-- Tekstfragment --
Op 8 November 1798, te 4 uren namiddag, doodden de Fransche soldaten Jacobus Vloemans, alsook twee paters Minderbroeders van het klooster van Turnhout. Zij werden onmeedoogend neergeschoten.
.................
In de jaren 1798 en 1799 toen de goddeloosheid hare uiterste palen bereikte, is de Godgewijde tempel in eenen paardenstal veranderd, en heeft hij gediend tot vaste woonst en verblijfplaats van allerhande volk van beide geslachten. Van daar de gegronde twijfel of de heilige plaats niet ontheiligd was geworden. Toen er beraadslaagd werd over het opdragen van het H. Misoffer in de Sacristij, zooals het in vele plaatsen geschiedde, scheen over die zaak om den aangehaalden twijfel een beslissend oordeel noodig van het Vikariaat. De E. H. onderpastoor Van Waersenburgh, had, buiten den weet van het kapittel bij het Vikariaat de toelating gevraagd en bekomen om de kerk te reinigen van hare mogelijke besmetting, en deelde die toelating aam de kanunniken mede. Door toedoen dezer laatsten kreeg de onderpastoor op 4 Mei 1801 verbod van zelf eenige ceremonie van zuivering te verrichten, en werd gansch de zaak aan de E. Heeren van het kapittel overgelaten en ter uitvoering toevertrouwd door den H. H. J. A. Seerwart, Vikaris-Generaal van 't bisdom.

-- Geëxtraheerde gegevens --
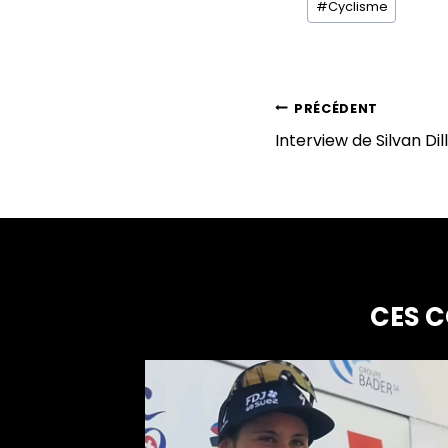
#
Cyclisme
de
la
publication :
NAVIGATION
PRÉCÉDENT
Interview de Silvan Dill
DE
L’ARTICLE
CES C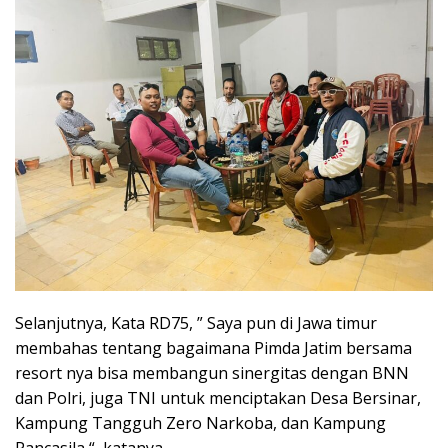
Selanjutnya, Kata RD75, ” Saya pun di Jawa timur
membahas tentang bagaimana Pimda Jatim bersama
resort nya bisa membangun sinergitas dengan BNN
dan Polri, juga TNI untuk menciptakan Desa Bersinar,
Kampung Tangguh Zero Narkoba, dan Kampung
Pancasila “, katanya.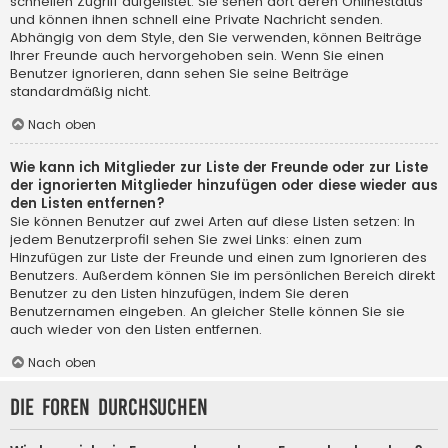
schnellen Zugriff aufgelistet. Sie sehen dort deren Onlinestatus
und können ihnen schnell eine Private Nachricht senden.
Abhängig von dem Style, den Sie verwenden, können Beiträge
Ihrer Freunde auch hervorgehoben sein. Wenn Sie einen
Benutzer ignorieren, dann sehen Sie seine Beiträge
standardmäßig nicht.
Nach oben
Wie kann ich Mitglieder zur Liste der Freunde oder zur Liste
der ignorierten Mitglieder hinzufügen oder diese wieder aus
den Listen entfernen?
Sie können Benutzer auf zwei Arten auf diese Listen setzen: In
jedem Benutzerprofil sehen Sie zwei Links: einen zum
Hinzufügen zur Liste der Freunde und einen zum Ignorieren des
Benutzers. Außerdem können Sie im persönlichen Bereich direkt
Benutzer zu den Listen hinzufügen, indem Sie deren
Benutzernamen eingeben. An gleicher Stelle können Sie sie
auch wieder von den Listen entfernen.
Nach oben
Die Foren durchsuchen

-- Opdrachten --
1. Op welke datum kreeg de onderpastoor volgens het tekstfragment het verbod om zelf een ceremonie van zuivering te verrichten?
2. Neem een deel van het tekstfragment letterlijk over, beginnend bij de woorden "Op 8 November" en eindigend na de woorden "werden onmeedoogend neergeschoten.".

-- Uitwerkingen --
1. Op 4 Mei 1801.

2.
Op 8 November 1798, te 4 uren namiddag, doodden de Fransche soldaten Jacobus Vloemans, alsook twee paters Minderbroeders van het klooster van Turnhout. Zij werden onmeedoogend neergeschoten.